任务
请把下面所有条目中的文字逐行原样抄写出来，图片不要放进回答里。

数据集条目

------------------------------

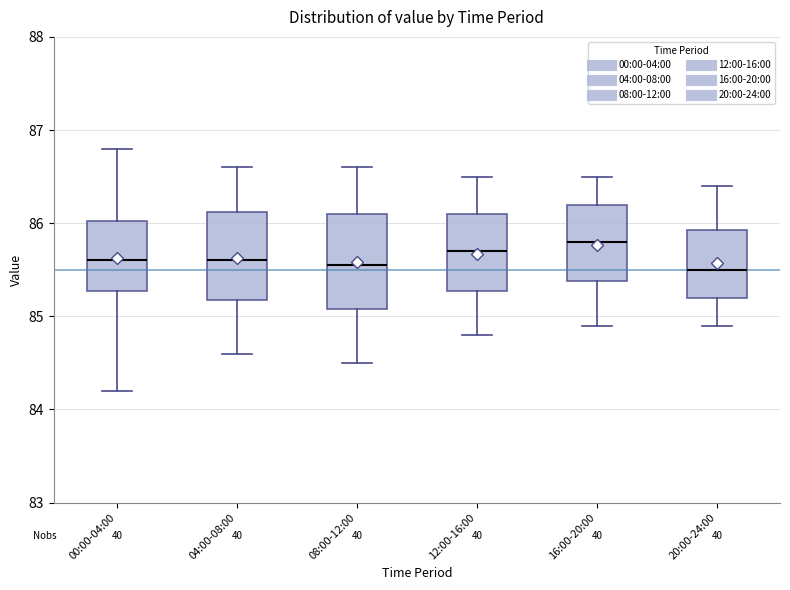

Reading left to right, read every box against the y-axis: the position of its median line, the range the box covers, and the ends of its whiskers. The values are not printed on the chart, so give them approximately, as read against the axis.

00:00-04:00: median 85.6, box 85.3 to 86.0, whiskers 84.2 to 86.8
04:00-08:00: median 85.6, box 85.2 to 86.1, whiskers 84.6 to 86.6
08:00-12:00: median 85.6, box 85.1 to 86.1, whiskers 84.5 to 86.6
12:00-16:00: median 85.7, box 85.3 to 86.1, whiskers 84.8 to 86.5
16:00-20:00: median 85.8, box 85.4 to 86.2, whiskers 84.9 to 86.5
20:00-24:00: median 85.5, box 85.2 to 85.9, whiskers 84.9 to 86.4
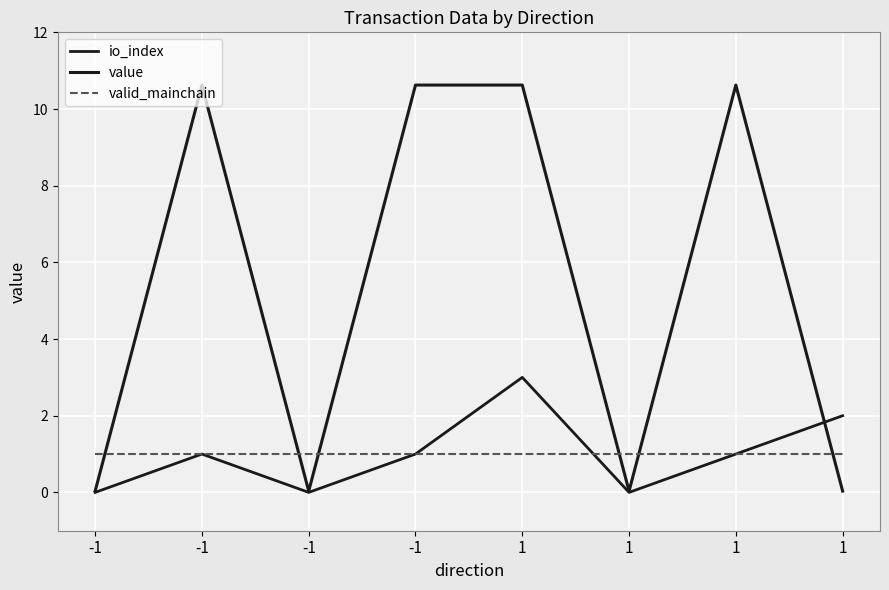

How many lines are shown in the chart?

3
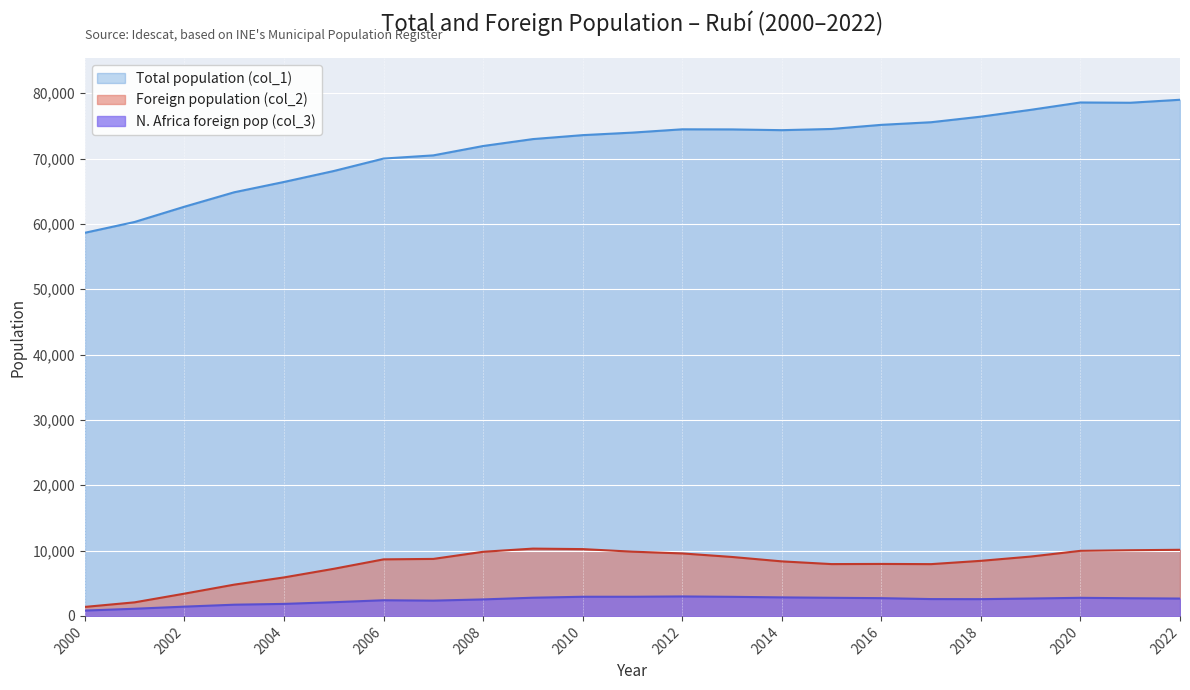

What is the approximate value of Total population (col_1) at 2008, to the nearest 100?

71900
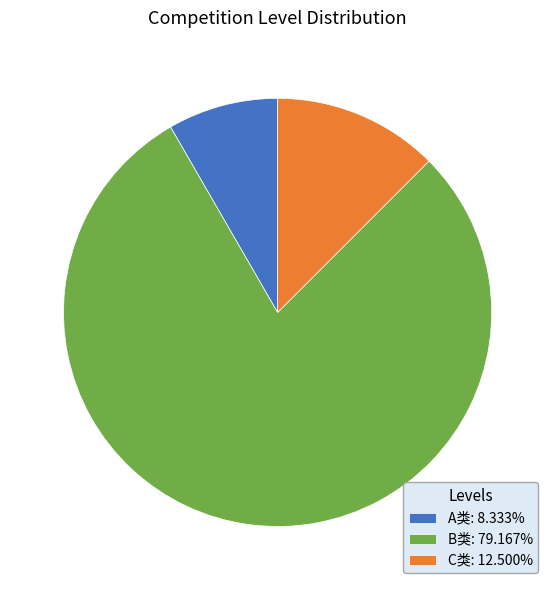

Is the sum of C类: 12.500% and A类: 8.333% greater than half?

No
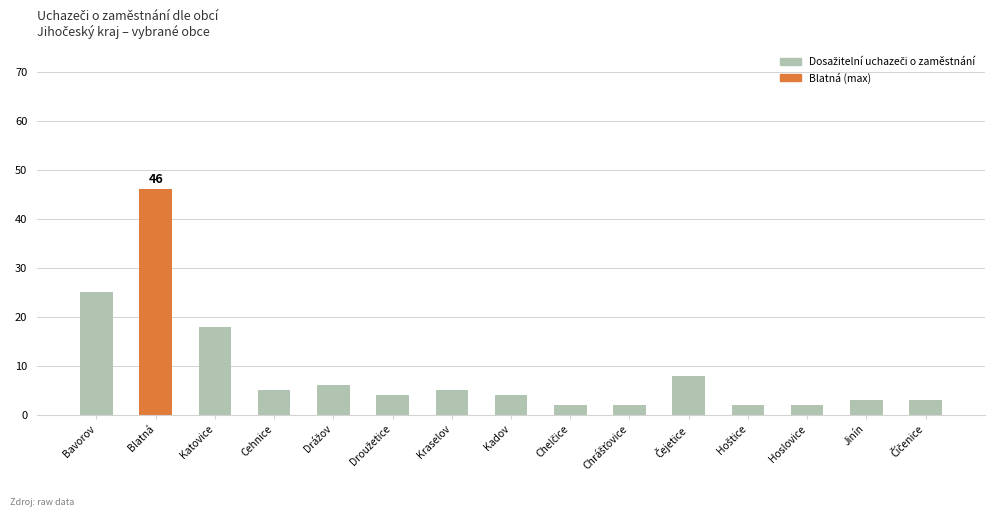

Reading right to left, list all the values displayed in this chart.

3	3	2	2	8	2	2	4	5	4	6	5	18	46	25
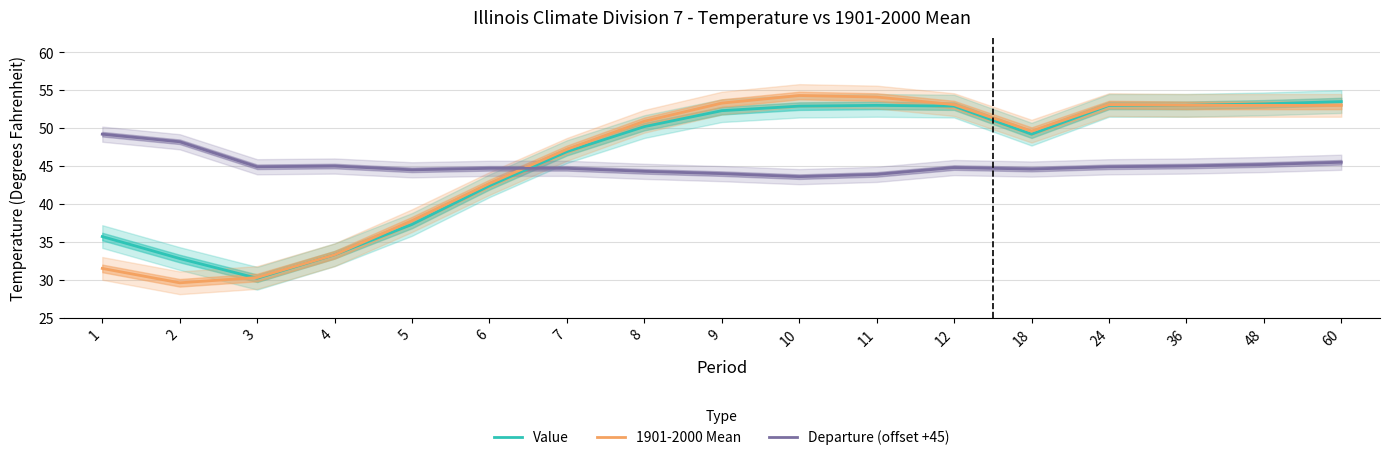

Which series has the largest range (max minus min)?

1901-2000 Mean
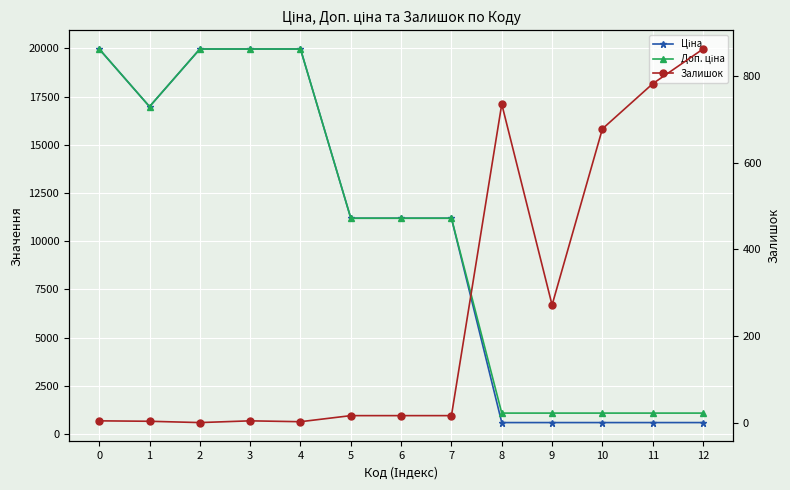

The Ціна series shows 338.1 at 10. True or false?

False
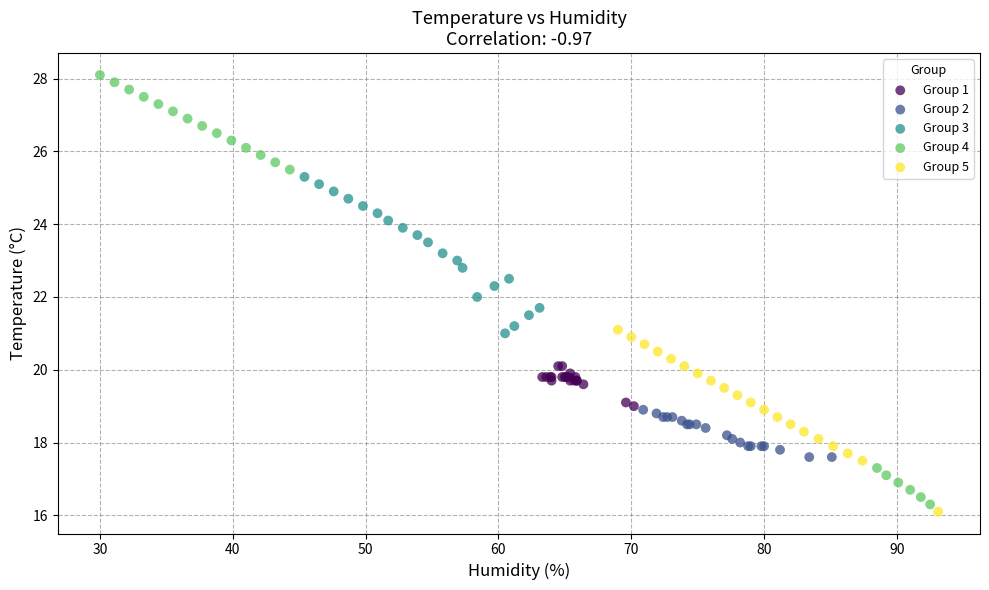

Which series reaches the maximum Y coordinate?

Group 4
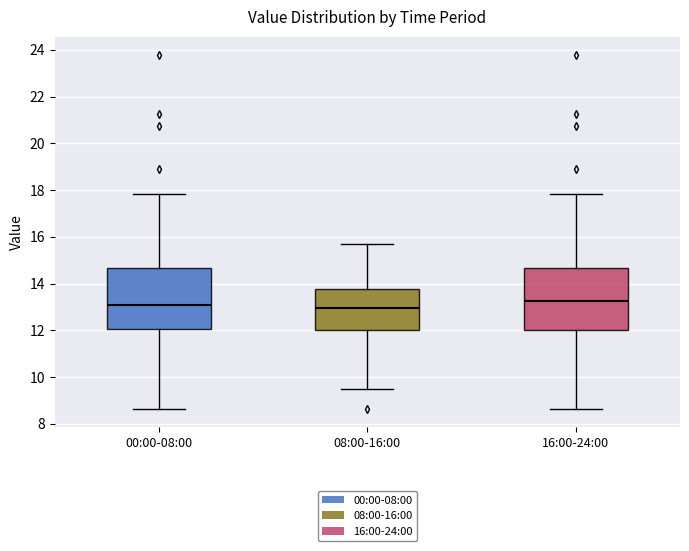

Reading left to right, transcribe this box plot: for each box, give where its median line is, the range the box spans, and where its two whiskers end, as read against the y-axis. The values are not printed on the chart, so give them approximately, as read against the axis.

00:00-08:00: median 13.0, box 12.0 to 14.6, whiskers 8.6 to 17.8
08:00-16:00: median 13.0, box 12.0 to 13.8, whiskers 9.4 to 15.8
16:00-24:00: median 13.2, box 12.0 to 14.6, whiskers 8.6 to 17.8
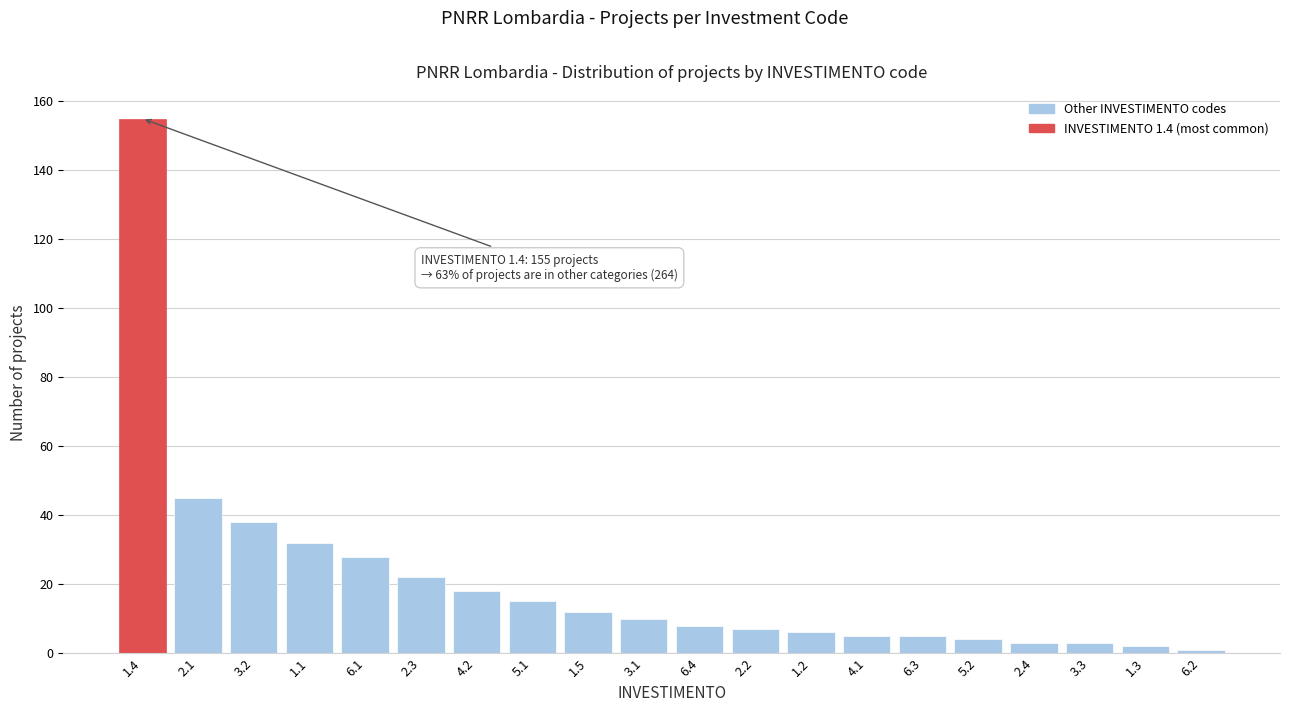

Reading right to left, extract all data points from this chart.

6.2=1	1.3=2	3.3=3	2.4=3	5.2=4	6.3=5	4.1=5	1.2=6	2.2=7	6.4=8	3.1=10	1.5=12	5.1=15	4.2=18	2.3=22	6.1=28	1.1=32	3.2=38	2.1=45	1.4=155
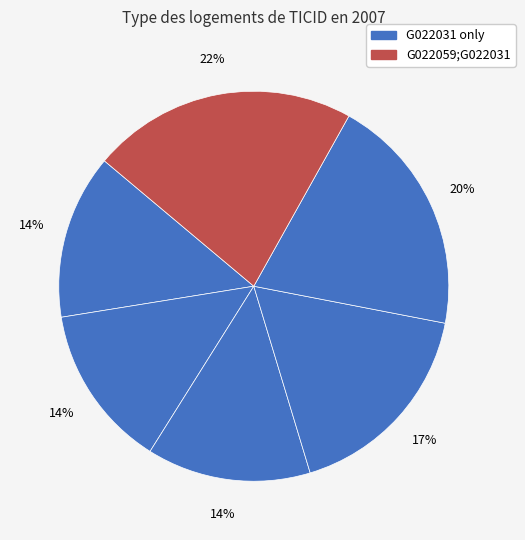

Rank the categories by value from highest to lowest.

256615539, 219113011, 334651727, 135140682, 285095960, 139069680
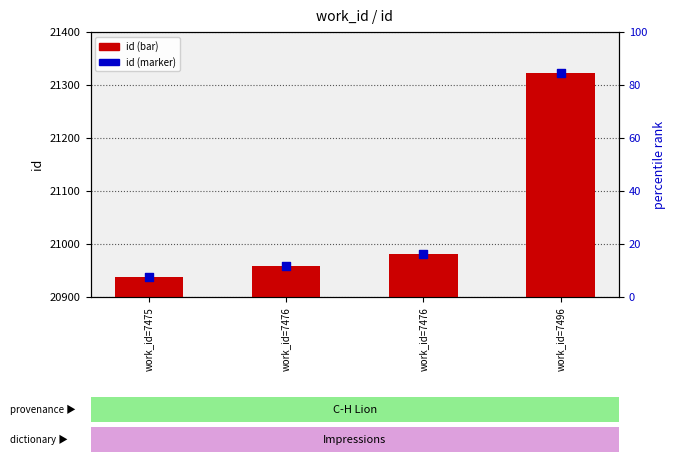

At how many categories does at least one series exceed 21108?

1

------------------------------

你的回答
Reading left to right, read every box against the y-axis: the position of its median line, the range the box covers, and the ends of its whiskers. The values are not printed on the chart, so give them approximately, as read against the axis.

00:00-04:00: median 85.6, box 85.3 to 86.0, whiskers 84.2 to 86.8
04:00-08:00: median 85.6, box 85.2 to 86.1, whiskers 84.6 to 86.6
08:00-12:00: median 85.6, box 85.1 to 86.1, whiskers 84.5 to 86.6
12:00-16:00: median 85.7, box 85.3 to 86.1, whiskers 84.8 to 86.5
16:00-20:00: median 85.8, box 85.4 to 86.2, whiskers 84.9 to 86.5
20:00-24:00: median 85.5, box 85.2 to 85.9, whiskers 84.9 to 86.4

How many lines are shown in the chart?

3

What is the approximate value of Total population (col_1) at 2008, to the nearest 100?

71900

Is the sum of C类: 12.500% and A类: 8.333% greater than half?

No

Reading right to left, list all the values displayed in this chart.

3	3	2	2	8	2	2	4	5	4	6	5	18	46	25

Which series has the largest range (max minus min)?

1901-2000 Mean

The Ціна series shows 338.1 at 10. True or false?

False

Which series reaches the maximum Y coordinate?

Group 4

Reading left to right, transcribe this box plot: for each box, give where its median line is, the range the box spans, and where its two whiskers end, as read against the y-axis. The values are not printed on the chart, so give them approximately, as read against the axis.

00:00-08:00: median 13.0, box 12.0 to 14.6, whiskers 8.6 to 17.8
08:00-16:00: median 13.0, box 12.0 to 13.8, whiskers 9.4 to 15.8
16:00-24:00: median 13.2, box 12.0 to 14.6, whiskers 8.6 to 17.8

Reading right to left, extract all data points from this chart.

6.2=1	1.3=2	3.3=3	2.4=3	5.2=4	6.3=5	4.1=5	1.2=6	2.2=7	6.4=8	3.1=10	1.5=12	5.1=15	4.2=18	2.3=22	6.1=28	1.1=32	3.2=38	2.1=45	1.4=155

Rank the categories by value from highest to lowest.

256615539, 219113011, 334651727, 135140682, 285095960, 139069680

At how many categories does at least one series exceed 21108?

1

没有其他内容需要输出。